Saturday, July 2, 2022

Batswana life expectancy up

Life expectancy at birth has increased from 56 to 68 years between 2001 and 2011, says the Secretary for Economic and Financial policy, Dr Taufila Nyamadzabo, who was speaking at the 2011 Population and housing census dissemination conference. A press statement from the government of Botswana quoted Dr Nyamadzabo saying the 2011 Population and Housing Census results also showed some positive trends on a number of socio-economic spheres such as a decline of infant mortality rate from 56 to 27 deaths per one thousand life births during the period 2001 and 2011. He noted that, “Judging by our performance against the best in class, we still have a long way to go to match developed country levels of around 2 deaths per 1000 live births.”

Crude death rate, he said also dropped from 12.4 to 6.6 deaths per 1000 population Dr Nyamadzabo noted that fertility trends have also declined over time, noting that the average number of children that would be born to a woman during her reproductive life if she were to experience the prevailing age-specific fertility rates, declined from 3.2 to 2.7 children per woman between the two censuses. He observed that tracking the trend over the past three decades shows Total Fertility Rate (TFR) of 6.6, 5.2, 3.2 and 2.7 children per woman, respectively for the last four censuses. Furthermore, he said there are 47 urban villages in Botswana, an increase of twenty villages over the 2001 list, adding that in essence more and more areas of Botswana are becoming urbanised.

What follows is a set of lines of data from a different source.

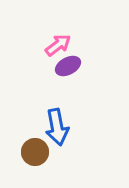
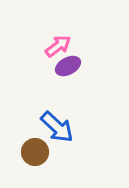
pink arrow: moved 1 px down
blue arrow: rotated 36 degrees counterclockwise
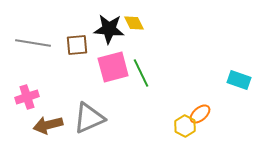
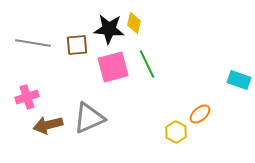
yellow diamond: rotated 40 degrees clockwise
green line: moved 6 px right, 9 px up
yellow hexagon: moved 9 px left, 6 px down
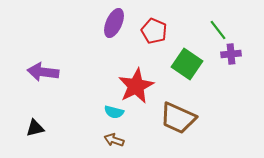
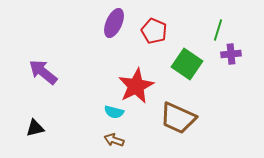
green line: rotated 55 degrees clockwise
purple arrow: rotated 32 degrees clockwise
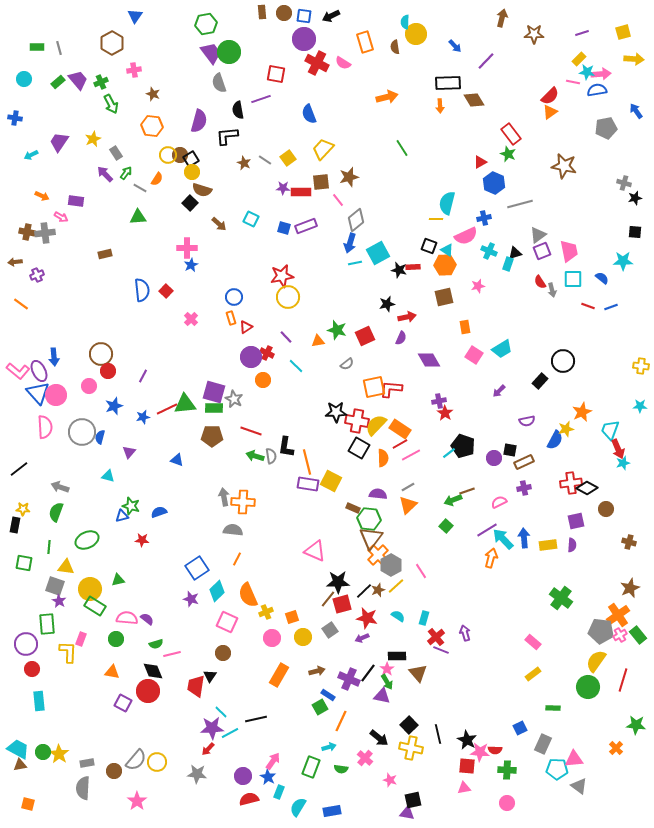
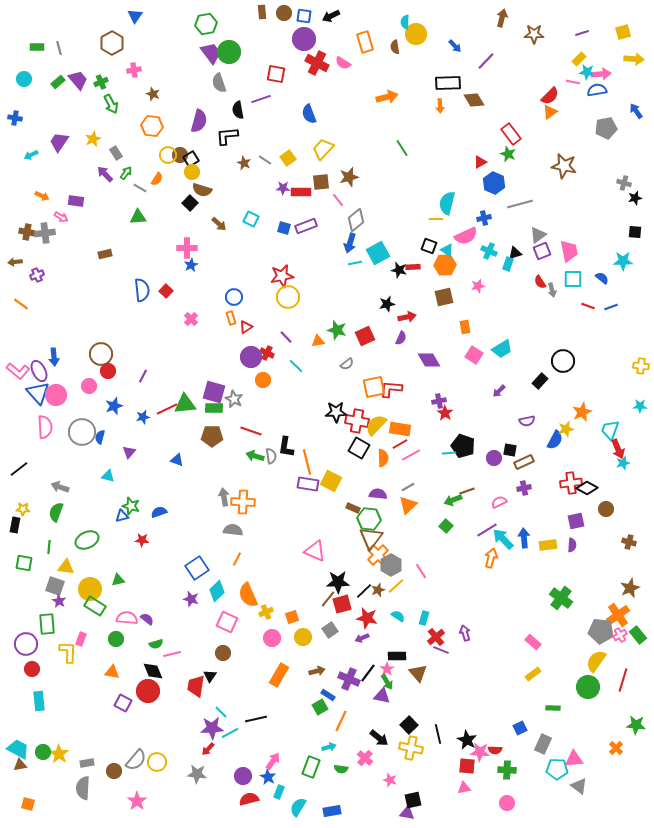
orange rectangle at (400, 429): rotated 25 degrees counterclockwise
cyan line at (449, 453): rotated 32 degrees clockwise
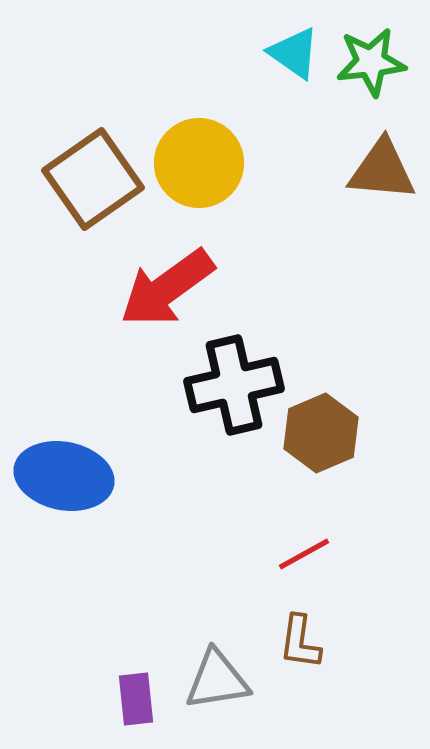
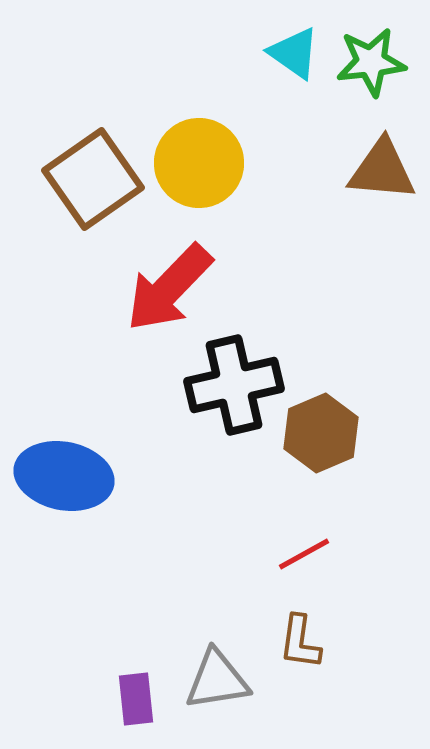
red arrow: moved 2 px right; rotated 10 degrees counterclockwise
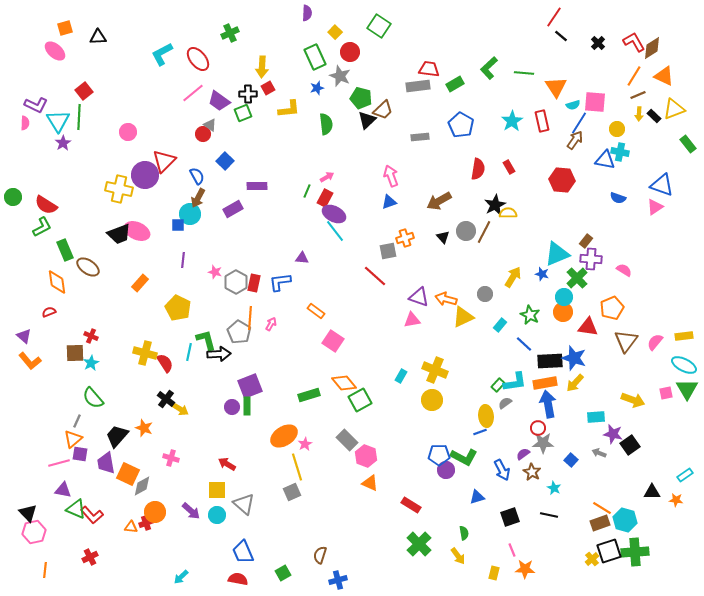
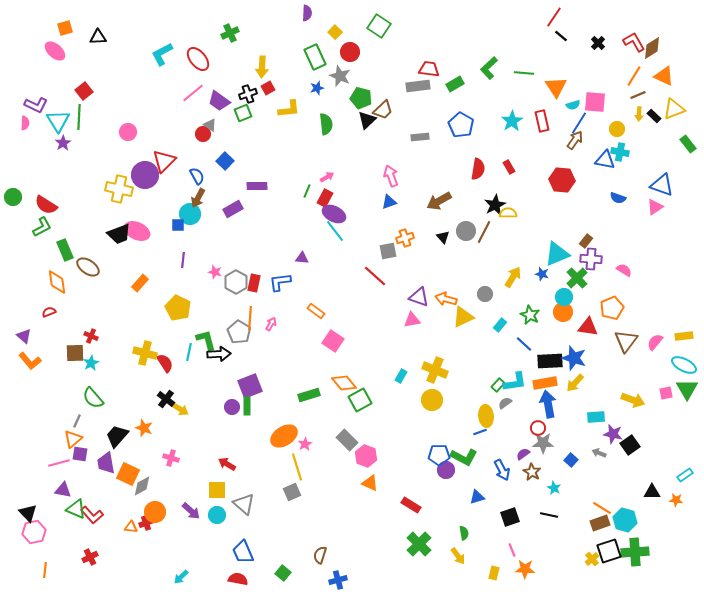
black cross at (248, 94): rotated 18 degrees counterclockwise
green square at (283, 573): rotated 21 degrees counterclockwise
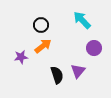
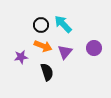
cyan arrow: moved 19 px left, 4 px down
orange arrow: rotated 60 degrees clockwise
purple triangle: moved 13 px left, 19 px up
black semicircle: moved 10 px left, 3 px up
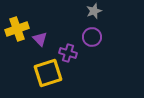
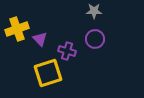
gray star: rotated 21 degrees clockwise
purple circle: moved 3 px right, 2 px down
purple cross: moved 1 px left, 2 px up
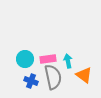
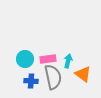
cyan arrow: rotated 24 degrees clockwise
orange triangle: moved 1 px left, 1 px up
blue cross: rotated 16 degrees counterclockwise
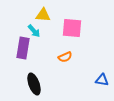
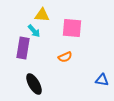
yellow triangle: moved 1 px left
black ellipse: rotated 10 degrees counterclockwise
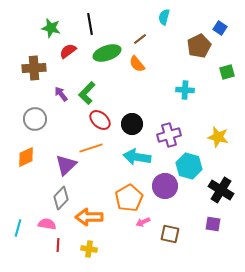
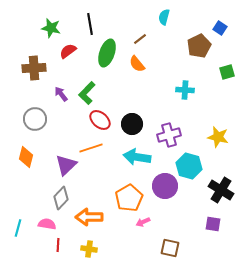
green ellipse: rotated 52 degrees counterclockwise
orange diamond: rotated 50 degrees counterclockwise
brown square: moved 14 px down
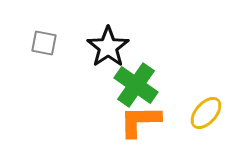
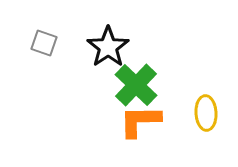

Dr Nyamadzabo said 64 per cent of the population now lives in urban areas compared to 54.2 per cent observed in the 2001 census. “This trend certainly says something about Batswana’s trend reduced participation in agricultural activities and, more fundamentally, the resultant lower contribution of the sector to the economy,” he said.

On the economic activity, he said, the census results yielded an unemployment rate of 19.6 per cent for the population aged 18 years and above, noting that the results corroborate high levels of unemployment among the youth. Dr Nyamadzabo stated that the figures add to those calling for concerted efforts at employment creation.